In the paper by Kumar et al., the authors present a very interesting low-cost approach for the fabrication of hard-masks for photolithographic structuring, allowing for laboratory level fabrication. Instead of using expensive laser-written masks they utilize precision manufactured aluminum shadow masks which are subsequently highly demagnified to transfer the patterns onto chromated glass slides.
Reliable fabrication of solid-immersion lens arrays plays an important role for the fabrication of, e.g., wave-front sensor devices. With increasing resolution of the detectors, the size of the lenses further reduces, increasing the requirement on the overall precision of the single solid immersion lens. As Kim et al. demonstrate in their paper, solid immersion lens sizes on or below the wavelength scale are almost insensitive to deviations from the ideal spherical shape. To demonstrate this effect, the authors fabricate nanostructures of various shapes by electron-beam lithography. Employing a reflow step, these structures are incompletely melted, resulting in nonspherically shaped solid immersion lenses. The authors demonstrate that due to the small size, aberrations do not play a significant role and focusing capabilities are comparable to perfect structures. Tolerances for the fabrication of nano-solid-immersion lenses are therefore relaxed.
Even smaller objects are of importance in the paper of Park et al.
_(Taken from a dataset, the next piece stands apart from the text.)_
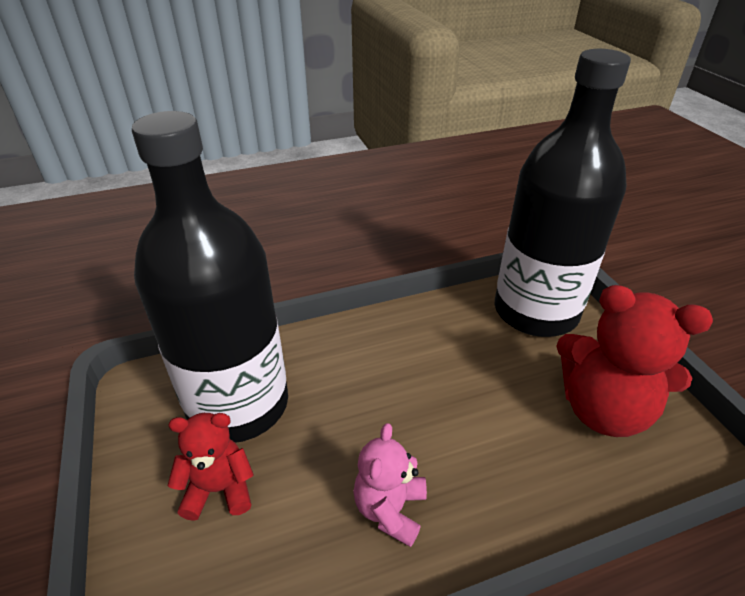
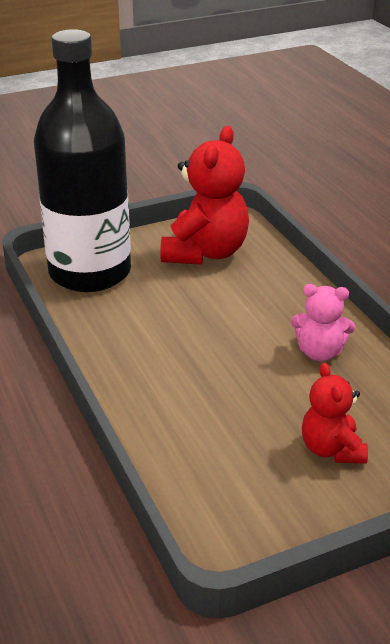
camera: 95 degrees left, 5 degrees down
(238, 404) = (236, 456): black bottle -> none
The authors concentrate on patterning of colloidal quantum dots with nanometer resolution allowing for precise placements of emitters in nanophotonic devices. While several techniques have been presented during the last years, they are hardly compatible with today’s CMOS processes. The authors circumvent this limitation by adapting a conventional lift-off method for the patterning of colloidal quantum dots, demonstrating various shapes formed by colloidal quantum dot clusters, such as straight lines, rings, and dot patterns with sub-100 nm size. As a first application of the method, a surface plasmon generator driven by a quantum dot cluster is presented.
We hope that you enjoy this collection of articles.